You may be wondering why I’m writing about creamed chipped beef on toast in a promotional products industry magazine. While it may not seem obvious at first, there are a number of correlations to our industry: the desire for brand names, the importance of customer service and the common courtesy of a thank you.
We all recognize the Stouffer’s brand, and it’s apparent that nothing else would do in this case. Wanting a particular brand name is certainly not an uncommon request among end users. They’ve seen it, used it, like it and want it. It’s the power of brands.
Although you may see the manager’s role in my story as just part of his job, my request did require him to go a step farther, and he was happy to do it to ensure my satisfaction and that I’d return. Guess what? It worked.

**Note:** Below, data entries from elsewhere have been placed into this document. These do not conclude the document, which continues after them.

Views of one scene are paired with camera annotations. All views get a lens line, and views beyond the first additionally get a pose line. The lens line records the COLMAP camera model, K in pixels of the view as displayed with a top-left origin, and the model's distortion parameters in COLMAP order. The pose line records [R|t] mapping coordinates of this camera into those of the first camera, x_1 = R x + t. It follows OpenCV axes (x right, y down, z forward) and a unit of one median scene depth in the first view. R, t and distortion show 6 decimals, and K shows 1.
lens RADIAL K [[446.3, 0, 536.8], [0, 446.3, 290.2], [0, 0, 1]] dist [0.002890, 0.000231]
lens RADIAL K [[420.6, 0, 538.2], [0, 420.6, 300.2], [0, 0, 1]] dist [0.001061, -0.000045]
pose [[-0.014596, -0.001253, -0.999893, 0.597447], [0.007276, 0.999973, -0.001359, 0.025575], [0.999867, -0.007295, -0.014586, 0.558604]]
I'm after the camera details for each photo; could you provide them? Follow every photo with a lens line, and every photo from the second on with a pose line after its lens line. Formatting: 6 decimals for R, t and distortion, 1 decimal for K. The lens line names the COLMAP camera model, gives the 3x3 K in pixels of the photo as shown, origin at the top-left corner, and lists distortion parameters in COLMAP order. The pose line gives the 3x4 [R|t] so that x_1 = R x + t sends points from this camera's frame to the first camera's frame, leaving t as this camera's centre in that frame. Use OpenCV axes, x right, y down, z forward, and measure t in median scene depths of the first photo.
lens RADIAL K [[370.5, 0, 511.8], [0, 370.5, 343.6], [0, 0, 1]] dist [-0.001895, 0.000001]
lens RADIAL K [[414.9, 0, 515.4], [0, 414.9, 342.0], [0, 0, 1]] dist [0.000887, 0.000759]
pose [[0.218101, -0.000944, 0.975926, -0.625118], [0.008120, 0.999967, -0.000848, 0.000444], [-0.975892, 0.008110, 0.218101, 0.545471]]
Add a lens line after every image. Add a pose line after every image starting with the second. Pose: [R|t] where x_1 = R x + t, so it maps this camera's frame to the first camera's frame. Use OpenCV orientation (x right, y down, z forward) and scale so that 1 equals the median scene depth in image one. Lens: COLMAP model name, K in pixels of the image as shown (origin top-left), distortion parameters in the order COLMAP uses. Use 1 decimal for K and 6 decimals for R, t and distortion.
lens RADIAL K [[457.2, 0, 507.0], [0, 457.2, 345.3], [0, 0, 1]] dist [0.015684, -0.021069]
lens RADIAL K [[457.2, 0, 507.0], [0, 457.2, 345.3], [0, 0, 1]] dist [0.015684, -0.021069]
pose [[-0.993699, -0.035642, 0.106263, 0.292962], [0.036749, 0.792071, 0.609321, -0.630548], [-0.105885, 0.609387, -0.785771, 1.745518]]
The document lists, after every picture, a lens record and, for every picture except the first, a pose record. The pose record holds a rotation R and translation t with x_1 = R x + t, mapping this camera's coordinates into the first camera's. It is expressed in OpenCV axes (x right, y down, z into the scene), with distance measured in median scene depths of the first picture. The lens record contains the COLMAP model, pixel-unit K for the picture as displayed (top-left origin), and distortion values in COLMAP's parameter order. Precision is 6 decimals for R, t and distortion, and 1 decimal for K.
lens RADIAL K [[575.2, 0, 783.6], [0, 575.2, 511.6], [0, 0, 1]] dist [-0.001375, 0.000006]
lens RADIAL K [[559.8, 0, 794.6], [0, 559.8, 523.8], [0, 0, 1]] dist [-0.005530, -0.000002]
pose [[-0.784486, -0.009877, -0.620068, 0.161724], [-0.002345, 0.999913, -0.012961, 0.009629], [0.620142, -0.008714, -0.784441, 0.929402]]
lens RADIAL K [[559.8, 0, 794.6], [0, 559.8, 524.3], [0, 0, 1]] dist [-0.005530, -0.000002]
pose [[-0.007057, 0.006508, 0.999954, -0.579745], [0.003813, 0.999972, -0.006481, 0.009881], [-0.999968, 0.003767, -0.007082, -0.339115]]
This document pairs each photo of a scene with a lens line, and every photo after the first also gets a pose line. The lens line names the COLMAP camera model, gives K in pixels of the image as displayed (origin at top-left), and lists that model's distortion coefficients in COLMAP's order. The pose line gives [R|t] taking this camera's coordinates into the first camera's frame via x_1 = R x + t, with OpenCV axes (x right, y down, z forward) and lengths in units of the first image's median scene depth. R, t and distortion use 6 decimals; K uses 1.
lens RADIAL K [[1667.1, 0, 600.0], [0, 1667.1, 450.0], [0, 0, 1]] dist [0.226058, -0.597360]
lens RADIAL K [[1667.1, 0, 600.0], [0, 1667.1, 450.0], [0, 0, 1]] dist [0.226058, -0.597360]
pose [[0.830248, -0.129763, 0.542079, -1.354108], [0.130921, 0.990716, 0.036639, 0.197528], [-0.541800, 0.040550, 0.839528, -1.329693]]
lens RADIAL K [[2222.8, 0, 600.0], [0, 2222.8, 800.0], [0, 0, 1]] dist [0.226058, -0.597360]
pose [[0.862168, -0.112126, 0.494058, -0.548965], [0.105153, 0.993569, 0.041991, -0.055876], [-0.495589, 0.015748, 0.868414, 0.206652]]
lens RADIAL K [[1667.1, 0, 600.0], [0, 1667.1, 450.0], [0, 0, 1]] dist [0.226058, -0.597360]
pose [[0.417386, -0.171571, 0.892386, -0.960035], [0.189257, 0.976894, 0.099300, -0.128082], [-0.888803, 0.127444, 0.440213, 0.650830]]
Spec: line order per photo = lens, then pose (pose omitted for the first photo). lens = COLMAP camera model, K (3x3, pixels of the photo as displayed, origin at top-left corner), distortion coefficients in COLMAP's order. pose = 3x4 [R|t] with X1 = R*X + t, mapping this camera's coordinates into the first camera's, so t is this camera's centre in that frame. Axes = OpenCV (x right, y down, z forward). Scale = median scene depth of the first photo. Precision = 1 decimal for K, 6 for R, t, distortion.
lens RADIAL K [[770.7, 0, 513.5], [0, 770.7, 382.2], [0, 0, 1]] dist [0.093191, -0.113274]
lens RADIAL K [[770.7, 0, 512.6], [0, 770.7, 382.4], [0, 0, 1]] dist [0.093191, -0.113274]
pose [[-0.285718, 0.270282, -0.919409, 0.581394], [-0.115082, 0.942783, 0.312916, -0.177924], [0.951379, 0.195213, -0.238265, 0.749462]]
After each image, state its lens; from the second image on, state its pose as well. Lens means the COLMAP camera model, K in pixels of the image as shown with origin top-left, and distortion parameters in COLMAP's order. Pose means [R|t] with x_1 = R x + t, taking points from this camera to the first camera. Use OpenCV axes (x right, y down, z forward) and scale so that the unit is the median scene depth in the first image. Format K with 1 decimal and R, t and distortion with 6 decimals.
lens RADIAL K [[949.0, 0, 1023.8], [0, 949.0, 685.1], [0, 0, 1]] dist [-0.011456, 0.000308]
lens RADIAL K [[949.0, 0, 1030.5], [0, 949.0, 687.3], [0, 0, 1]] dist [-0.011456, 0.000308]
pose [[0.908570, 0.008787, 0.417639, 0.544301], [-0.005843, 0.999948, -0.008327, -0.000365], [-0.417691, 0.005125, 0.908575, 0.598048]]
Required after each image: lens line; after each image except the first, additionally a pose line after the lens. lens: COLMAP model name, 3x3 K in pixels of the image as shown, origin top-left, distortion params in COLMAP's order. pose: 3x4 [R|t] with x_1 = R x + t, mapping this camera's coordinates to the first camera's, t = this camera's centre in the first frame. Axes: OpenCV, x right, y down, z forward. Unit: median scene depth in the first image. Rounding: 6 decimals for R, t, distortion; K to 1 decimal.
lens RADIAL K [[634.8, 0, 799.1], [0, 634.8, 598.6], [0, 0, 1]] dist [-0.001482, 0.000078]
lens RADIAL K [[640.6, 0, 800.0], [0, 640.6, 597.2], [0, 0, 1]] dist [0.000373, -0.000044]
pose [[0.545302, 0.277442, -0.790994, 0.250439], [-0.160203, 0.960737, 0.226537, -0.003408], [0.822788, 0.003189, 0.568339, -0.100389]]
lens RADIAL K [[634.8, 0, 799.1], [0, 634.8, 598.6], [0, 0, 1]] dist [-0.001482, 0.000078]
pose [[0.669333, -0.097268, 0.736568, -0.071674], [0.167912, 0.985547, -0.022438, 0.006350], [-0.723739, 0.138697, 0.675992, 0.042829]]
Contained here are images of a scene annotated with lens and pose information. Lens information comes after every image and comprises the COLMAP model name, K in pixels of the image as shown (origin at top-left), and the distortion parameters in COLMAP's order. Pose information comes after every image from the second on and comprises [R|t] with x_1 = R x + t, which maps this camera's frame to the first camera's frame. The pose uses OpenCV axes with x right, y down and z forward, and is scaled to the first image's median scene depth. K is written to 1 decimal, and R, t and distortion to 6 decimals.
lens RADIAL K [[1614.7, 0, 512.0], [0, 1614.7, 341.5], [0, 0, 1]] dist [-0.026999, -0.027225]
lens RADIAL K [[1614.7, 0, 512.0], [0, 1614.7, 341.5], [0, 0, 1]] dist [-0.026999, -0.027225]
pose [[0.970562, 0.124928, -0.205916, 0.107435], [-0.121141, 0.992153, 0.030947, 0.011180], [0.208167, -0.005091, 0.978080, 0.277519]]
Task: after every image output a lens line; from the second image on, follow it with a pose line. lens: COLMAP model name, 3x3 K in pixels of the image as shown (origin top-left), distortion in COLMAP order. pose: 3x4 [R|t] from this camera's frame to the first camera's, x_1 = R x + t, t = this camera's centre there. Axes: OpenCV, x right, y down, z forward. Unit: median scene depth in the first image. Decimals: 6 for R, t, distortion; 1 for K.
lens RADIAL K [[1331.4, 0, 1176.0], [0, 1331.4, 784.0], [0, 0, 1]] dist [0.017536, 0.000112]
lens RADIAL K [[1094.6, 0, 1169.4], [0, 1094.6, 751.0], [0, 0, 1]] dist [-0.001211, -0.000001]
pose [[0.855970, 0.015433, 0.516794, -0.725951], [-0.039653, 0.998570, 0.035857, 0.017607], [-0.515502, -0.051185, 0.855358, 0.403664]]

Now for the part that seems like such a simple, but grossly neglected, part of the equation: Simply saying “thank you.” These are two words that can make all the difference. The small amount of time it took for me to thank the manager made all the difference in my ability to seek his assistance again and come away feeling confident he’ll be happy to help in the future.
He was actually surprised when I approached him and simply said: “Thanks for the creamed chipped beef.” Although he shrugged it off as part of his job, he also said: “Don’t hesitate to ask me again if you ever need anything.” We now have started a relationship, and you can bet I’ll turn to him again.
My experience is no different when reps or suppliers receive a call asking for a sample, spec or something slightly out of the norm. A customer is asking for something in order to satisfy a request from a client, a product they think you can sell or just an item for their own personal use. Whatever the circumstances, our clients are asking us to do something for them. If it can be done, we’ll do it. And when we do, it’s great to hear that “thank you” from our customers.
By the way, my mom called and asked us over for dinner the other night. My response was: “Thank you for asking, but we’re busy that night.” Creamed chipped beef over toast with peas? Thank you, but no! Let us know when you’re available to go out.
Bob Black is CEO for multi-line rep company The Identity Group, Inc. in Colleyville, Texas. He has been named one of PPB’s Best Multi-Line Reps for 2012.